QASec in the Organisation

I'm not going to pretend like I know how this role fits best into your organisation. I can however take a swing at a few possible examples and then hope others share their experience on the subject over time.

The first constraint is the cross-boundary nature of the role. As I mentioned, it is at the interfaces (sometimes called abstractions) that many problems exist. This would imply an incorrect structure would be embedding someone within a single team. While QASec people are likely to work with teams prior to launch or at the planning stage of a project, it's also important that they be given boundary responsibilities. I might even consider a rotating assignment that looks at the boundaries between each pairing of teams within the organisation.

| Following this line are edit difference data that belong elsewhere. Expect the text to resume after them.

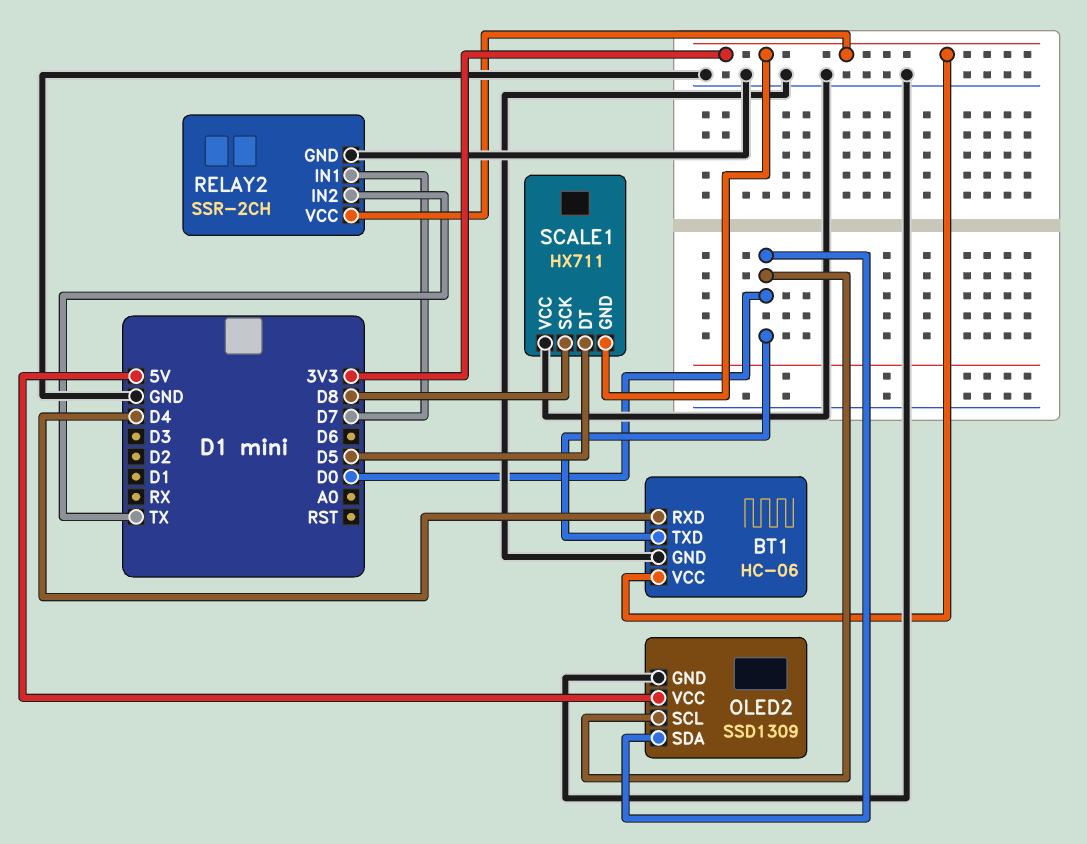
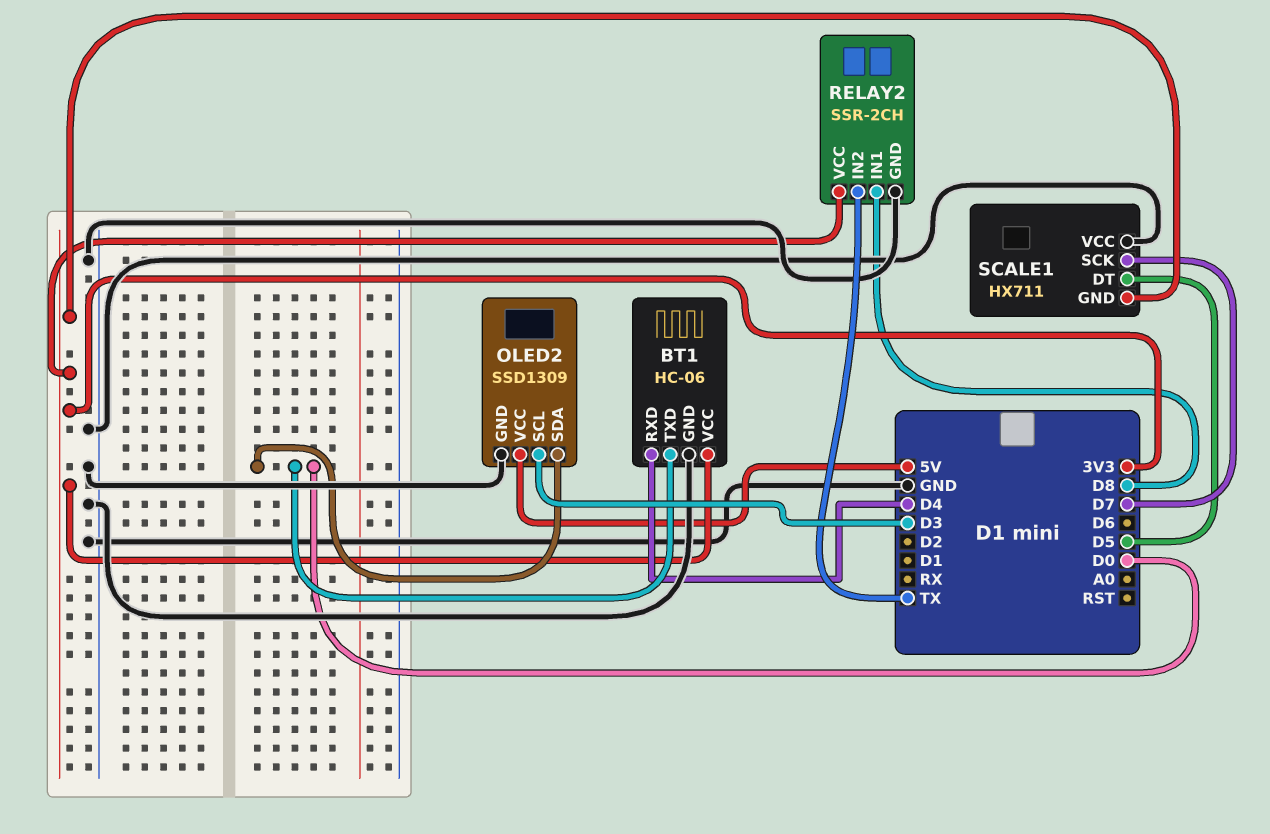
OLED2 pin SCL: D0 -> D3
RELAY2 pin IN1: D7 -> D8
SCALE1 pin SCK: D8 -> D7

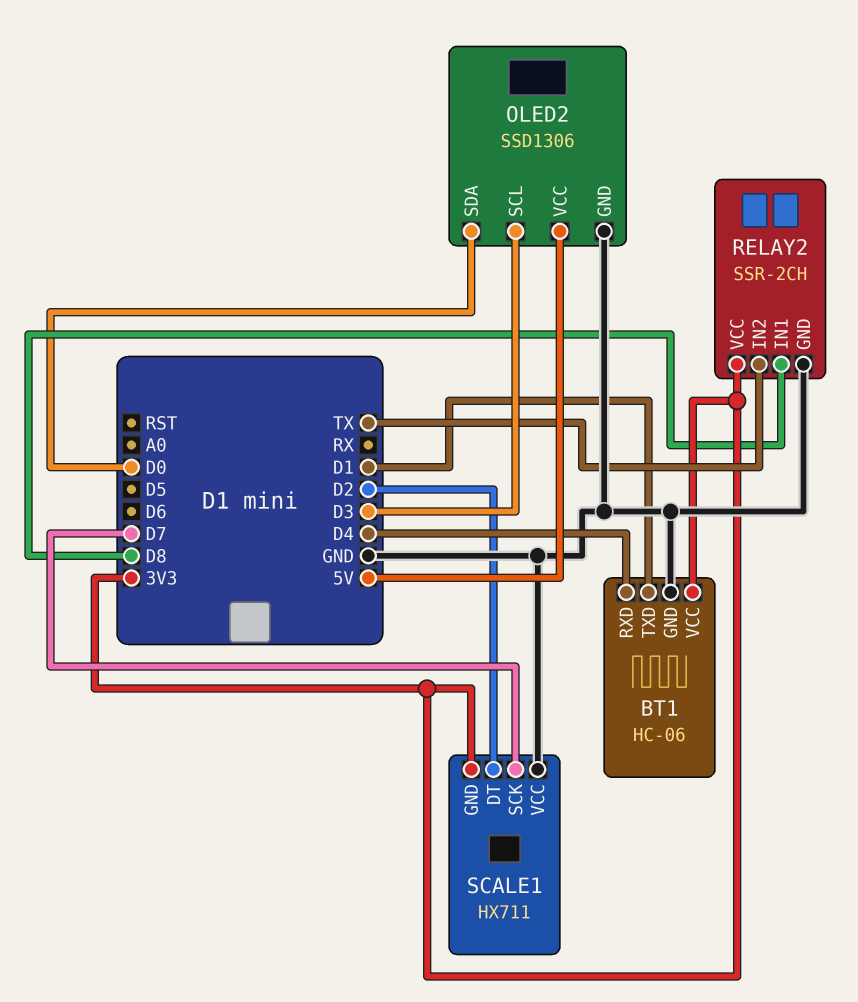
BT1 pin TXD: D0 -> D1
OLED2: SSD1309 -> SSD1306
SCALE1 pin DT: D5 -> D2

Another front is going to be automating compliance and verification. As I mentioned, great QAs tend to automate the trivial stuff. Empower your QA to automate. The role should encourage developing new lint rules, generalised unit tests, and implementing a culture of fuzz testing within the organisation. I do not mean QASec should write unit tests for developers. Developers can write their own unit tests. I mean beyond unit testing. No, not integration testing. I meant tests that catch issues QASec is routinely finding within the organisation. Tests that can be deployed across teams, code bases, etc. to catch things the developers seem to consistently miss.

In a similar spirit, I'd also see QASec working to develop libraries and tools for developers that implement best practices and facilitate doing the correct thing (instead of the existing strategy that leads to the wrong thing). An example would be how using React leads to a far lower incident rate of XSS attack vectors, or how using stored procedures dramatically reduces the likelihood of SQL injection attacks while improving database performance. These are a fantastic improvement to both developer productivity and business risk profile that can be achieved when QASec build in order to address an issue.

I'd focus on developing fuzzers. In Prof. Barton Miller and colleagues' 2020 paper The Relevance of Classic Fuzz Testing: Have We Solved This One?, they again looked at just standard command line utilities on MacOS, Linux, and FreeBSD and found 12-19% of these widely used programs would crash on random input. These crashes can be leveraged into exploits. This work began because in 1988, Prof. Barton Miller had students generate and send random input to command line tools and found 25-33% of those widely used programs would crash. In 30 years the problem has at best gotten 50% better. Fuzzing is fairly easy once you learn how to do it. It just takes time to implement and a desire to really find where things break.

As a final broader thought, I might make QASec responsible for system measurement in general within the organisation. Software has been getting measurably slower over time despite the almost unimaginable performance improvements hardware manufactures have been able to deliver over the same time. Data systems often have demonstrably incorrect behaviour that can lead to corruption or complete loss. I might consider tasking QASec with starting a culture of empirical system measurement. Many software organisations don't do what I'd consider basic system design in requiring metric performance on things like latency or throughput. To bootstrap that, I might lean on QASec.

Summary

Combine security researchers and QA. Both are needed and the skills of each are more aligned than development is with either. There's a great need for security research in businesses that may be best obtained by rebranding the concept of QA. I'm also not going to lie, it's kind of fun to say Sec-Q-A-Team.